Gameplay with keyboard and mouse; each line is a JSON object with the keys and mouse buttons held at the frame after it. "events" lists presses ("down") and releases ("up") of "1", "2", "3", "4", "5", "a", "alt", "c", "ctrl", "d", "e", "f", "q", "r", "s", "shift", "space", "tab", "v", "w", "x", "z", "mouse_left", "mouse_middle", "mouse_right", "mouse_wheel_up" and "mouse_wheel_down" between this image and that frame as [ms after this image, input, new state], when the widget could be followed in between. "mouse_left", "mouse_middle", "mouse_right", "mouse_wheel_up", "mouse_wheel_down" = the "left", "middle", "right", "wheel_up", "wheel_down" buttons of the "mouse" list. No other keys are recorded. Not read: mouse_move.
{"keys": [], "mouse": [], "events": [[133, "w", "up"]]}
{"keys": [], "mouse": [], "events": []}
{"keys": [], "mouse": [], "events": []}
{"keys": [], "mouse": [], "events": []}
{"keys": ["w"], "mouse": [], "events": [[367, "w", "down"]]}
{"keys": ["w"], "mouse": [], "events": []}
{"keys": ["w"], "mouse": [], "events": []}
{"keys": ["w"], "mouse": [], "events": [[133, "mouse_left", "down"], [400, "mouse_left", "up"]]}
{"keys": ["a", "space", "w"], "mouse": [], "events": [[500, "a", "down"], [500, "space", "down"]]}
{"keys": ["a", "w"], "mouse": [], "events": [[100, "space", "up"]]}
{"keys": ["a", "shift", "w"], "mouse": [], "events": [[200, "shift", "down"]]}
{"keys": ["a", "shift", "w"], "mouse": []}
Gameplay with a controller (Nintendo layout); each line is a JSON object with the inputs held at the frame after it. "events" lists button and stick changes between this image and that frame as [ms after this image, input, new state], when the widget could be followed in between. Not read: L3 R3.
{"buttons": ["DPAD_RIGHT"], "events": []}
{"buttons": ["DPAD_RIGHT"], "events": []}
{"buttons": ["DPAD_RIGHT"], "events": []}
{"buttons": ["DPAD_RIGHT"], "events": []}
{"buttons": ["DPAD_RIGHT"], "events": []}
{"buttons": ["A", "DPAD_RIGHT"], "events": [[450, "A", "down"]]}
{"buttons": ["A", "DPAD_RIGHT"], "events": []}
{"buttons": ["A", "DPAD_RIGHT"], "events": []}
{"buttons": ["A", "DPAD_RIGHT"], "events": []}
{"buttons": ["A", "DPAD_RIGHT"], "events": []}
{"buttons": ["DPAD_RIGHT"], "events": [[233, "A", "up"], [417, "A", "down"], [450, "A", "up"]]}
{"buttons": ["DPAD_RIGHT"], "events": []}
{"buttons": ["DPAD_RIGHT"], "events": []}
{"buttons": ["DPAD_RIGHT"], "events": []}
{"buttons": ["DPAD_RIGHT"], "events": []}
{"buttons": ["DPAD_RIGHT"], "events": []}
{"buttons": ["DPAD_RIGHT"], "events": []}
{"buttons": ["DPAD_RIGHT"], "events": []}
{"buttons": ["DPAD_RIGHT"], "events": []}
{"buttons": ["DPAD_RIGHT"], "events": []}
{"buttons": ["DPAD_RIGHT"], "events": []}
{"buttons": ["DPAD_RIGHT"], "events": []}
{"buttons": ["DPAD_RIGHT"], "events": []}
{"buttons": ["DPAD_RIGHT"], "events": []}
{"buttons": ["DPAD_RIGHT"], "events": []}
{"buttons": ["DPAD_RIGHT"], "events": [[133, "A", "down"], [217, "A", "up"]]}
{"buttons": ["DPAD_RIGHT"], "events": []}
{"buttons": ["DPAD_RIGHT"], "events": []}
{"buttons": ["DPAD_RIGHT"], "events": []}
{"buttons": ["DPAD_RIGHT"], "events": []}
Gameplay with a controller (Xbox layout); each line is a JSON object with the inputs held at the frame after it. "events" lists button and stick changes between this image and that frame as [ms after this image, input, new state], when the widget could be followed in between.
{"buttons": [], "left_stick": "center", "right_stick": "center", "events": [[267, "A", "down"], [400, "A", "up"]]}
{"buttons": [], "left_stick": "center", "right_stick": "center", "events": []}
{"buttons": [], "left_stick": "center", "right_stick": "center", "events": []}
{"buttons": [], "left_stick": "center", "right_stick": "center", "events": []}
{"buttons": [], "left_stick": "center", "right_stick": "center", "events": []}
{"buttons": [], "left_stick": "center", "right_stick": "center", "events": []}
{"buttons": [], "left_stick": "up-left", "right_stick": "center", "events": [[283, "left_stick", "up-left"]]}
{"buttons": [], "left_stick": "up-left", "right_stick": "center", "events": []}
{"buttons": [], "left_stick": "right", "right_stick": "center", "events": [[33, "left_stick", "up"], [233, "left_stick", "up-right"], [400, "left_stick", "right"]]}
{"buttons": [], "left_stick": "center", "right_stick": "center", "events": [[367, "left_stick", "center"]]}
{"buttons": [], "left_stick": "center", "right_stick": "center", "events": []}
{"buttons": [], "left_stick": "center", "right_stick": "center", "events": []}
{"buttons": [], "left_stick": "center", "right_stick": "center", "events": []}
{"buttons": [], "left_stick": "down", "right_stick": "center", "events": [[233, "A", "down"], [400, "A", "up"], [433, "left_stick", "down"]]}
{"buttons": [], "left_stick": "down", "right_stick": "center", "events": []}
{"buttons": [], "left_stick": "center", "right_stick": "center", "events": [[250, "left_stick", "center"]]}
· · ·
Task statement: Please give back all of the material above exactly as it was written.

Output:
Gameplay with keyboard and mouse; each line is a JSON object with the keys and mouse buttons held at the frame after it. "events" lists presses ("down") and releases ("up") of "1", "2", "3", "4", "5", "a", "alt", "c", "ctrl", "d", "e", "f", "q", "r", "s", "shift", "space", "tab", "v", "w", "x", "z", "mouse_left", "mouse_middle", "mouse_right", "mouse_wheel_up" and "mouse_wheel_down" between this image and that frame as [ms after this image, input, new state], when the widget could be followed in between. "mouse_left", "mouse_middle", "mouse_right", "mouse_wheel_up", "mouse_wheel_down" = the "left", "middle", "right", "wheel_up", "wheel_down" buttons of the "mouse" list. No other keys are recorded. Not read: mouse_move.
{"keys": [], "mouse": [], "events": [[133, "w", "up"]]}
{"keys": [], "mouse": [], "events": []}
{"keys": [], "mouse": [], "events": []}
{"keys": [], "mouse": [], "events": []}
{"keys": ["w"], "mouse": [], "events": [[367, "w", "down"]]}
{"keys": ["w"], "mouse": [], "events": []}
{"keys": ["w"], "mouse": [], "events": []}
{"keys": ["w"], "mouse": [], "events": [[133, "mouse_left", "down"], [400, "mouse_left", "up"]]}
{"keys": ["a", "space", "w"], "mouse": [], "events": [[500, "a", "down"], [500, "space", "down"]]}
{"keys": ["a", "w"], "mouse": [], "events": [[100, "space", "up"]]}
{"keys": ["a", "shift", "w"], "mouse": [], "events": [[200, "shift", "down"]]}
{"keys": ["a", "shift", "w"], "mouse": []}
Gameplay with a controller (Nintendo layout); each line is a JSON object with the inputs held at the frame after it. "events" lists button and stick changes between this image and that frame as [ms after this image, input, new state], when the widget could be followed in between. Not read: L3 R3.
{"buttons": ["DPAD_RIGHT"], "events": []}
{"buttons": ["DPAD_RIGHT"], "events": []}
{"buttons": ["DPAD_RIGHT"], "events": []}
{"buttons": ["DPAD_RIGHT"], "events": []}
{"buttons": ["DPAD_RIGHT"], "events": []}
{"buttons": ["A", "DPAD_RIGHT"], "events": [[450, "A", "down"]]}
{"buttons": ["A", "DPAD_RIGHT"], "events": []}
{"buttons": ["A", "DPAD_RIGHT"], "events": []}
{"buttons": ["A", "DPAD_RIGHT"], "events": []}
{"buttons": ["A", "DPAD_RIGHT"], "events": []}
{"buttons": ["DPAD_RIGHT"], "events": [[233, "A", "up"], [417, "A", "down"], [450, "A", "up"]]}
{"buttons": ["DPAD_RIGHT"], "events": []}
{"buttons": ["DPAD_RIGHT"], "events": []}
{"buttons": ["DPAD_RIGHT"], "events": []}
{"buttons": ["DPAD_RIGHT"], "events": []}
{"buttons": ["DPAD_RIGHT"], "events": []}
{"buttons": ["DPAD_RIGHT"], "events": []}
{"buttons": ["DPAD_RIGHT"], "events": []}
{"buttons": ["DPAD_RIGHT"], "events": []}
{"buttons": ["DPAD_RIGHT"], "events": []}
{"buttons": ["DPAD_RIGHT"], "events": []}
{"buttons": ["DPAD_RIGHT"], "events": []}
{"buttons": ["DPAD_RIGHT"], "events": []}
{"buttons": ["DPAD_RIGHT"], "events": []}
{"buttons": ["DPAD_RIGHT"], "events": []}
{"buttons": ["DPAD_RIGHT"], "events": [[133, "A", "down"], [217, "A", "up"]]}
{"buttons": ["DPAD_RIGHT"], "events": []}
{"buttons": ["DPAD_RIGHT"], "events": []}
{"buttons": ["DPAD_RIGHT"], "events": []}
{"buttons": ["DPAD_RIGHT"], "events": []}
Gameplay with a controller (Xbox layout); each line is a JSON object with the inputs held at the frame after it. "events" lists button and stick changes between this image and that frame as [ms after this image, input, new state], when the widget could be followed in between.
{"buttons": [], "left_stick": "center", "right_stick": "center", "events": [[267, "A", "down"], [400, "A", "up"]]}
{"buttons": [], "left_stick": "center", "right_stick": "center", "events": []}
{"buttons": [], "left_stick": "center", "right_stick": "center", "events": []}
{"buttons": [], "left_stick": "center", "right_stick": "center", "events": []}
{"buttons": [], "left_stick": "center", "right_stick": "center", "events": []}
{"buttons": [], "left_stick": "center", "right_stick": "center", "events": []}
{"buttons": [], "left_stick": "up-left", "right_stick": "center", "events": [[283, "left_stick", "up-left"]]}
{"buttons": [], "left_stick": "up-left", "right_stick": "center", "events": []}
{"buttons": [], "left_stick": "right", "right_stick": "center", "events": [[33, "left_stick", "up"], [233, "left_stick", "up-right"], [400, "left_stick", "right"]]}
{"buttons": [], "left_stick": "center", "right_stick": "center", "events": [[367, "left_stick", "center"]]}
{"buttons": [], "left_stick": "center", "right_stick": "center", "events": []}
{"buttons": [], "left_stick": "center", "right_stick": "center", "events": []}
{"buttons": [], "left_stick": "center", "right_stick": "center", "events": []}
{"buttons": [], "left_stick": "down", "right_stick": "center", "events": [[233, "A", "down"], [400, "A", "up"], [433, "left_stick", "down"]]}
{"buttons": [], "left_stick": "down", "right_stick": "center", "events": []}
{"buttons": [], "left_stick": "center", "right_stick": "center", "events": [[250, "left_stick", "center"]]}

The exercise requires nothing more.